Efficient sqlite query based on list of primary keys Efficient sqlite query based on list of primary keys sqlite sqlite

Efficient sqlite query based on list of primary keys


If the number of elements in the IN is large enough, SQLite constructs a temporary index for them. This is likely to be more efficient than creating a temporary table manually.

The length of the IN list is limited only be the maximum length of an SQL statement, and by memory.


Because the statement you wrote does not include any instructions to SQLite about how to find the rows you want the concept of "optimizing" doesn't really exist -- there's nothing to optimize. The job of planning the best algorithm to retrieve the data belongs to the SQLite query optimizer.

Some databases do have idiosyncrasies in their query optimizers which can lead to performance issues but I wouldn't expect SQLite to have any trouble finding the correct algorithm for this simple query, even with lots of values in the IN list. I would only worry about trying to guide the query optimizer to another execution plan if and when you find that there's a performance problem.


SQLite Optimizer Overview

IN (expression-list) does use an index if available.

Beyond that, I can't glean any guarantees from it, so the following is subject to a performance measaurement.

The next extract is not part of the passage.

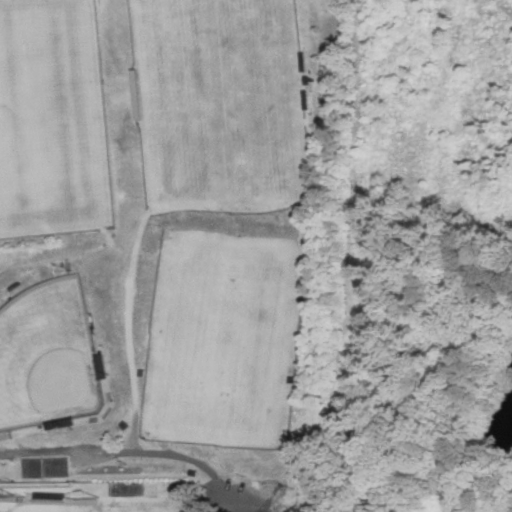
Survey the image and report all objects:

Axis 1: how to pass the expression-list

  • hardocde as string. Overhead for int-to-string conversion and string-to-int parsing
  • bind parameters (i.e. the statement is ... WHERE CustomerID in (?,?,?,?,?,?,?,?,?,?....), which is easier to build from a predefined string than hardcoded values). Prevents int → string → int conversion, but the default limit for number of parameters is 999. This can be increased by SQLITE_LIMIT_VARIABLE_NUMBER, but might lead to excessive allocations.
  • Temporary table. Possibly less efficient than any of the above methods after the statement is prepared, but that doesn't help if most time is spent preparing the statement

Axis 2: Statement optimization

If the same expression-list is used in multiple queries against changing CustomerIDs, one of the following may help:

  • reusing a prepared statement with hardcoded values (i.e. don't pass 1001 parameters)
  • create a temporary table for the CustomerIDs with index (so the index is created once, not on the fly for every query)

If the expression-list is different with every query, ist is probably best to let SQLite do its job. The following might be an improvement

  • create a temp table for the expression-list
  • bulk-insert expression-list elements using union all
  • use a sub query

(from my experience with SQLite, I'd expect it to be on par or slightly worse)


Axis 3 Ask Richard

the sqlite mailing list (yeah I know, that technology even older than rotary phones!) is pretty active with often excellent advise, including from the author of SQLite. 90% chance someone will dismiss you ass "Measure before asking suhc a question!", 10% chance someone gives you detailed insight.